**DESCRIPTION OF THE TASK:** Retype all of the rows below, copying every line character for character.

(Data entries)
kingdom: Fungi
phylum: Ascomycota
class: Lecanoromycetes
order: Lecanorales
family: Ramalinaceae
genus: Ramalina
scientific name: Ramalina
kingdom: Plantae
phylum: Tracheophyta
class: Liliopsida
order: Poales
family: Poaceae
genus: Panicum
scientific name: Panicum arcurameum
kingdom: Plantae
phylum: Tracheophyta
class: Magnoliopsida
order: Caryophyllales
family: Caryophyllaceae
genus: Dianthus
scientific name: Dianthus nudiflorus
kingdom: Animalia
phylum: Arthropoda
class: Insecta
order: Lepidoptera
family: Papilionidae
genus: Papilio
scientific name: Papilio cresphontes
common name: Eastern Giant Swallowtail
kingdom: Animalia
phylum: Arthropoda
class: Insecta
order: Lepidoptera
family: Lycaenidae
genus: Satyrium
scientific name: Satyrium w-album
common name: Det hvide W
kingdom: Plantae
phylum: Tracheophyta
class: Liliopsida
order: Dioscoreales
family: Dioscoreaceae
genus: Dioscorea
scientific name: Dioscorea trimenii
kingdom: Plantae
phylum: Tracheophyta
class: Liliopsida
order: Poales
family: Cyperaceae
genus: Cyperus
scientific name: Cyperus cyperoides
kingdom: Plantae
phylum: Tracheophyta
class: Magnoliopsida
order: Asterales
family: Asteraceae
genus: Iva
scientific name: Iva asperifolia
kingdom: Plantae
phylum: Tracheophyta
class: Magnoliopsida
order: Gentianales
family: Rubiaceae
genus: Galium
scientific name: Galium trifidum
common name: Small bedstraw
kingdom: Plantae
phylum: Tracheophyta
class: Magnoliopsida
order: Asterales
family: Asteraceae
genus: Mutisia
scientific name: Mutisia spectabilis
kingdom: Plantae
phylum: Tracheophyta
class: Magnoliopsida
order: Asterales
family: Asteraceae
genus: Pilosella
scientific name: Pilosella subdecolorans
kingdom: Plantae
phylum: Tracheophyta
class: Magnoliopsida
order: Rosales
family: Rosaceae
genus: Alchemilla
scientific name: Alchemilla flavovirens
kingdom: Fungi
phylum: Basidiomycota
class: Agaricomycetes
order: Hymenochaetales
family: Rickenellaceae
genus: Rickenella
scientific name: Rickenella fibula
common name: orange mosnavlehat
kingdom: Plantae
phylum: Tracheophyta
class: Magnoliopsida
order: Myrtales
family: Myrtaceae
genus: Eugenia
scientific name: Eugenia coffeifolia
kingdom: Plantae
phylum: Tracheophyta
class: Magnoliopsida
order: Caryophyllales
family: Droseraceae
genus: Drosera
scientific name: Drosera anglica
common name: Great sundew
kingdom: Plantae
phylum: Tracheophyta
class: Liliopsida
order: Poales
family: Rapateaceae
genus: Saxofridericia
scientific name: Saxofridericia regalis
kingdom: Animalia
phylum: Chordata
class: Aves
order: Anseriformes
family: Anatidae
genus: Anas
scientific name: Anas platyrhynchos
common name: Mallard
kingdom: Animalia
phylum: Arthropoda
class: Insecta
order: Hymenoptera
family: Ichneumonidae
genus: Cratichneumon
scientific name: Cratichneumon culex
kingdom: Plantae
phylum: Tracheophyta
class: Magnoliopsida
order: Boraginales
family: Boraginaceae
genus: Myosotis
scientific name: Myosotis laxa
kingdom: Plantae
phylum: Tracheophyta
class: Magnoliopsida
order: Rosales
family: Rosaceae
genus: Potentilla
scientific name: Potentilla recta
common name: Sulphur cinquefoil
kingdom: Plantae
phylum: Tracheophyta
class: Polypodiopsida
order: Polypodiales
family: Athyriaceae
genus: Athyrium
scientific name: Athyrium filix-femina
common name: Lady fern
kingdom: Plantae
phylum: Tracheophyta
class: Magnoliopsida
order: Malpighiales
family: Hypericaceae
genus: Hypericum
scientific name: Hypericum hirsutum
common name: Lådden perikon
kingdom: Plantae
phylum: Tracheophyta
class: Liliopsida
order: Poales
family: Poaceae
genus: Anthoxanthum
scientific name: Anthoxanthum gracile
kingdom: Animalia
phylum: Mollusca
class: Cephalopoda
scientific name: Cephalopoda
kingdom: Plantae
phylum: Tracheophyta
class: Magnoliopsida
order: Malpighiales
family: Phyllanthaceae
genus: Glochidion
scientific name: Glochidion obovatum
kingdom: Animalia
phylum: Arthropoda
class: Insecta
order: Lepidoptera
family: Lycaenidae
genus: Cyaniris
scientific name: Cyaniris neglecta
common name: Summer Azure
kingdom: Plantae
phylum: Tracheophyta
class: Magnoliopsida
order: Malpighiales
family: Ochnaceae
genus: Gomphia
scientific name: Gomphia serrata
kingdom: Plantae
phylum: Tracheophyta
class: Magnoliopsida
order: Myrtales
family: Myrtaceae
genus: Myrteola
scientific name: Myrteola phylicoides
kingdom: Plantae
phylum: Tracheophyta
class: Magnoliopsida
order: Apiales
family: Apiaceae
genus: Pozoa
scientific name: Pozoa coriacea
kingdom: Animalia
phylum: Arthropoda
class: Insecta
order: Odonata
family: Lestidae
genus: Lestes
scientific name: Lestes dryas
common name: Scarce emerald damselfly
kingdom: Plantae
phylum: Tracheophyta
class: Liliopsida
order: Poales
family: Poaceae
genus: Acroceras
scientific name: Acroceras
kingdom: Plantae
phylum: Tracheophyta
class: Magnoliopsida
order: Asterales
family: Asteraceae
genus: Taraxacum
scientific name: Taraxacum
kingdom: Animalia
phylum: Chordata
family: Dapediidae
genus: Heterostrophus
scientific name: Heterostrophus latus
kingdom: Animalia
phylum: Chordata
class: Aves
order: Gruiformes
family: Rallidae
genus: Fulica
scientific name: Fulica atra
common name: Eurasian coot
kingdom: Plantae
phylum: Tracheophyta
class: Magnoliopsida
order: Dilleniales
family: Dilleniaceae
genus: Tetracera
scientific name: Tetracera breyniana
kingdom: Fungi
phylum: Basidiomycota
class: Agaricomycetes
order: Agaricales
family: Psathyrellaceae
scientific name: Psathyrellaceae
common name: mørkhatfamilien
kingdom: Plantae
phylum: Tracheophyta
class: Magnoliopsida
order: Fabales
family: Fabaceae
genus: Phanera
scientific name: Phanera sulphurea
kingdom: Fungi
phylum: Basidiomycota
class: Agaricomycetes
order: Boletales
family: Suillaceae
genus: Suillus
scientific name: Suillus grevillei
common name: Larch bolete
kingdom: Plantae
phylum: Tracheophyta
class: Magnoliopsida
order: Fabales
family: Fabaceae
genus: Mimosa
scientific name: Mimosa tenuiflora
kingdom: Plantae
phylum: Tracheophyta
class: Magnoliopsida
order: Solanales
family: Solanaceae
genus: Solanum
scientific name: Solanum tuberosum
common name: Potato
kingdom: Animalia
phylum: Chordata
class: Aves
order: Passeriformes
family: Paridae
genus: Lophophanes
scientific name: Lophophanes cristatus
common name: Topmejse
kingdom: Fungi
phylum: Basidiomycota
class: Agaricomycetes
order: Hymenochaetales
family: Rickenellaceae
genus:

**RESPONSE TO THIS EXERCISE:**
kingdom: Fungi
phylum: Ascomycota
class: Lecanoromycetes
order: Lecanorales
family: Ramalinaceae
genus: Ramalina
scientific name: Ramalina
kingdom: Plantae
phylum: Tracheophyta
class: Liliopsida
order: Poales
family: Poaceae
genus: Panicum
scientific name: Panicum arcurameum
kingdom: Plantae
phylum: Tracheophyta
class: Magnoliopsida
order: Caryophyllales
family: Caryophyllaceae
genus: Dianthus
scientific name: Dianthus nudiflorus
kingdom: Animalia
phylum: Arthropoda
class: Insecta
order: Lepidoptera
family: Papilionidae
genus: Papilio
scientific name: Papilio cresphontes
common name: Eastern Giant Swallowtail
kingdom: Animalia
phylum: Arthropoda
class: Insecta
order: Lepidoptera
family: Lycaenidae
genus: Satyrium
scientific name: Satyrium w-album
common name: Det hvide W
kingdom: Plantae
phylum: Tracheophyta
class: Liliopsida
order: Dioscoreales
family: Dioscoreaceae
genus: Dioscorea
scientific name: Dioscorea trimenii
kingdom: Plantae
phylum: Tracheophyta
class: Liliopsida
order: Poales
family: Cyperaceae
genus: Cyperus
scientific name: Cyperus cyperoides
kingdom: Plantae
phylum: Tracheophyta
class: Magnoliopsida
order: Asterales
family: Asteraceae
genus: Iva
scientific name: Iva asperifolia
kingdom: Plantae
phylum: Tracheophyta
class: Magnoliopsida
order: Gentianales
family: Rubiaceae
genus: Galium
scientific name: Galium trifidum
common name: Small bedstraw
kingdom: Plantae
phylum: Tracheophyta
class: Magnoliopsida
order: Asterales
family: Asteraceae
genus: Mutisia
scientific name: Mutisia spectabilis
kingdom: Plantae
phylum: Tracheophyta
class: Magnoliopsida
order: Asterales
family: Asteraceae
genus: Pilosella
scientific name: Pilosella subdecolorans
kingdom: Plantae
phylum: Tracheophyta
class: Magnoliopsida
order: Rosales
family: Rosaceae
genus: Alchemilla
scientific name: Alchemilla flavovirens
kingdom: Fungi
phylum: Basidiomycota
class: Agaricomycetes
order: Hymenochaetales
family: Rickenellaceae
genus: Rickenella
scientific name: Rickenella fibula
common name: orange mosnavlehat
kingdom: Plantae
phylum: Tracheophyta
class: Magnoliopsida
order: Myrtales
family: Myrtaceae
genus: Eugenia
scientific name: Eugenia coffeifolia
kingdom: Plantae
phylum: Tracheophyta
class: Magnoliopsida
order: Caryophyllales
family: Droseraceae
genus: Drosera
scientific name: Drosera anglica
common name: Great sundew
kingdom: Plantae
phylum: Tracheophyta
class: Liliopsida
order: Poales
family: Rapateaceae
genus: Saxofridericia
scientific name: Saxofridericia regalis
kingdom: Animalia
phylum: Chordata
class: Aves
order: Anseriformes
family: Anatidae
genus: Anas
scientific name: Anas platyrhynchos
common name: Mallard
kingdom: Animalia
phylum: Arthropoda
class: Insecta
order: Hymenoptera
family: Ichneumonidae
genus: Cratichneumon
scientific name: Cratichneumon culex
kingdom: Plantae
phylum: Tracheophyta
class: Magnoliopsida
order: Boraginales
family: Boraginaceae
genus: Myosotis
scientific name: Myosotis laxa
kingdom: Plantae
phylum: Tracheophyta
class: Magnoliopsida
order: Rosales
family: Rosaceae
genus: Potentilla
scientific name: Potentilla recta
common name: Sulphur cinquefoil
kingdom: Plantae
phylum: Tracheophyta
class: Polypodiopsida
order: Polypodiales
family: Athyriaceae
genus: Athyrium
scientific name: Athyrium filix-femina
common name: Lady fern
kingdom: Plantae
phylum: Tracheophyta
class: Magnoliopsida
order: Malpighiales
family: Hypericaceae
genus: Hypericum
scientific name: Hypericum hirsutum
common name: Lådden perikon
kingdom: Plantae
phylum: Tracheophyta
class: Liliopsida
order: Poales
family: Poaceae
genus: Anthoxanthum
scientific name: Anthoxanthum gracile
kingdom: Animalia
phylum: Mollusca
class: Cephalopoda
scientific name: Cephalopoda
kingdom: Plantae
phylum: Tracheophyta
class: Magnoliopsida
order: Malpighiales
family: Phyllanthaceae
genus: Glochidion
scientific name: Glochidion obovatum
kingdom: Animalia
phylum: Arthropoda
class: Insecta
order: Lepidoptera
family: Lycaenidae
genus: Cyaniris
scientific name: Cyaniris neglecta
common name: Summer Azure
kingdom: Plantae
phylum: Tracheophyta
class: Magnoliopsida
order: Malpighiales
family: Ochnaceae
genus: Gomphia
scientific name: Gomphia serrata
kingdom: Plantae
phylum: Tracheophyta
class: Magnoliopsida
order: Myrtales
family: Myrtaceae
genus: Myrteola
scientific name: Myrteola phylicoides
kingdom: Plantae
phylum: Tracheophyta
class: Magnoliopsida
order: Apiales
family: Apiaceae
genus: Pozoa
scientific name: Pozoa coriacea
kingdom: Animalia
phylum: Arthropoda
class: Insecta
order: Odonata
family: Lestidae
genus: Lestes
scientific name: Lestes dryas
common name: Scarce emerald damselfly
kingdom: Plantae
phylum: Tracheophyta
class: Liliopsida
order: Poales
family: Poaceae
genus: Acroceras
scientific name: Acroceras
kingdom: Plantae
phylum: Tracheophyta
class: Magnoliopsida
order: Asterales
family: Asteraceae
genus: Taraxacum
scientific name: Taraxacum
kingdom: Animalia
phylum: Chordata
family: Dapediidae
genus: Heterostrophus
scientific name: Heterostrophus latus
kingdom: Animalia
phylum: Chordata
class: Aves
order: Gruiformes
family: Rallidae
genus: Fulica
scientific name: Fulica atra
common name: Eurasian coot
kingdom: Plantae
phylum: Tracheophyta
class: Magnoliopsida
order: Dilleniales
family: Dilleniaceae
genus: Tetracera
scientific name: Tetracera breyniana
kingdom: Fungi
phylum: Basidiomycota
class: Agaricomycetes
order: Agaricales
family: Psathyrellaceae
scientific name: Psathyrellaceae
common name: mørkhatfamilien
kingdom: Plantae
phylum: Tracheophyta
class: Magnoliopsida
order: Fabales
family: Fabaceae
genus: Phanera
scientific name: Phanera sulphurea
kingdom: Fungi
phylum: Basidiomycota
class: Agaricomycetes
order: Boletales
family: Suillaceae
genus: Suillus
scientific name: Suillus grevillei
common name: Larch bolete
kingdom: Plantae
phylum: Tracheophyta
class: Magnoliopsida
order: Fabales
family: Fabaceae
genus: Mimosa
scientific name: Mimosa tenuiflora
kingdom: Plantae
phylum: Tracheophyta
class: Magnoliopsida
order: Solanales
family: Solanaceae
genus: Solanum
scientific name: Solanum tuberosum
common name: Potato
kingdom: Animalia
phylum: Chordata
class: Aves
order: Passeriformes
family: Paridae
genus: Lophophanes
scientific name: Lophophanes cristatus
common name: Topmejse
kingdom: Fungi
phylum: Basidiomycota
class: Agaricomycetes
order: Hymenochaetales
family: Rickenellaceae
genus:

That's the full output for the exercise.